Preventing mRNA nuclear export increases the production of MHC class I substrates. (A) Fusing the RRE sequence of HIV-1 to the 3′ UTR of the Globin gene targeted nonspliced mRNAs for nuclear export via the CRM1 pathway in a Rev-dependent fashion, allowing the detection of intron sequences in the cytoplasm using RNA FISH (Left and Center) or by RT-PCR from nuclear and cytoplasmic cellular fractions (Right).

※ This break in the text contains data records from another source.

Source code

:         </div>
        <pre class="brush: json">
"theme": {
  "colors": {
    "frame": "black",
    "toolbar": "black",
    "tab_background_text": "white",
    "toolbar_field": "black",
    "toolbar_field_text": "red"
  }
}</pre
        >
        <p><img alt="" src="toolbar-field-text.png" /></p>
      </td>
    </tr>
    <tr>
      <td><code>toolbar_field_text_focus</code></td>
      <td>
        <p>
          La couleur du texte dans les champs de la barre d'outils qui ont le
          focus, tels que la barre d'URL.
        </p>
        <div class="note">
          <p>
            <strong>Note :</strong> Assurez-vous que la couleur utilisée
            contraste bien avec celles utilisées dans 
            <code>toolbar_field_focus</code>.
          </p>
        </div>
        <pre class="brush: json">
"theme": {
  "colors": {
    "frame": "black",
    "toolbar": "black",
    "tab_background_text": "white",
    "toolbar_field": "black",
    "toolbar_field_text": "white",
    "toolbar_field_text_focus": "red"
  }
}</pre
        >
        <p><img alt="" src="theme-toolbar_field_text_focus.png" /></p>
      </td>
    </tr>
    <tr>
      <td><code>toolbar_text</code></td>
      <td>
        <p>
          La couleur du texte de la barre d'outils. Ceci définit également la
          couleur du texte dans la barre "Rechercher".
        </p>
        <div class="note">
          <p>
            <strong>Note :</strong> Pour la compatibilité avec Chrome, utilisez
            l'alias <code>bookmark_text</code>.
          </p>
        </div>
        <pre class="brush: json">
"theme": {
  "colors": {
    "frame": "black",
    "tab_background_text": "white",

NT, nontransfected control cells. (B) Increasing levels of Rev resulted in a subsequent decrease in the relative amount of Glob-exon-SL8-RRE mRNA in the nucleus and a concomitant decrease in the amount of antigenic peptides produced. (C) CRM1-mediated export is blocked by the LMB compound and treating cells with increasing concentrations of LMB prevents Rev-mediated RNA export, with a subsequent increase in the relative amount of RNA in the nucleus and an increase in antigen presentation. (D) The Rev protein does not bind the IFN-α1 mRNA, but interferes with its nuclear export via CRM1. Increasing amounts of Rev led to accumulation of the IFN-α1-SL8 mRNA in the nucleus and to an increase in antigen presentation. (E) Treatment of cells with the spliceosome inhibitor isoginkgetin resulted in an increase in antigen presentation when the SL8 epitope was inserted in Globin gene constructs, but not in the context of cDNA (Fig. S3D).

Fig. 4.

PTPs are produced in the nuclear compartment. (A) The antigenic peptide epitope was exchanged for the HA epitope in indicated β-Globin gene constructs and used to visualize PTPs by immunohistochemistry analysis. Treatment of cells with the proteasome inhibitor epoxomycin for 15 or 30 min increased the amount of HA epitopes detected in the cytoplasmic compartment. (B) The compound puromycin is incorporated in the nascent peptide and, together with the elongation inhibitor emetine, can be used to visualize nascent peptides attached to the ribosome using anti-puromycin antibodies (27). Expression of the HA epitope from within an intron (Glob-intron-HA-PTC), followed by fixation and anti-puromycin (mouse mAb) and anti-HA (rabbit polyclonal sera) shows colocalization in the nucleus but not in the cytoplasm. (C) The PLA allows identification of two primary antibodies in close proximity. Secondary PLA-labeled antibodies revealed a specific signal toward anti-puromycin and anti-HA antibodies in the nuclear and cytoplasmic compartments from the Glob-exon-HA construct (Upper) and in the nuclear compartment using Glob-intron-HA-PTC (Lower). (D) (Left) Immunohistochemistry detected S6 of the small ribosomal subunit in the cytoplasm, nucleoli, and perinucleoli. (Center) The combination of anti-HA and anti-S6 showed a nuclear PLA reaction only. (Right) Anti-S6 (mouse Ab) and anti-L7 of the large subunit (polyclonal Ab) showed PLA complexes in the cytoplasmic and nuclear compartments. The S6 and L7 PLA complexes were not detected in nucleoli despite the large amount of respective proteins in this compartment (Fig. S4D).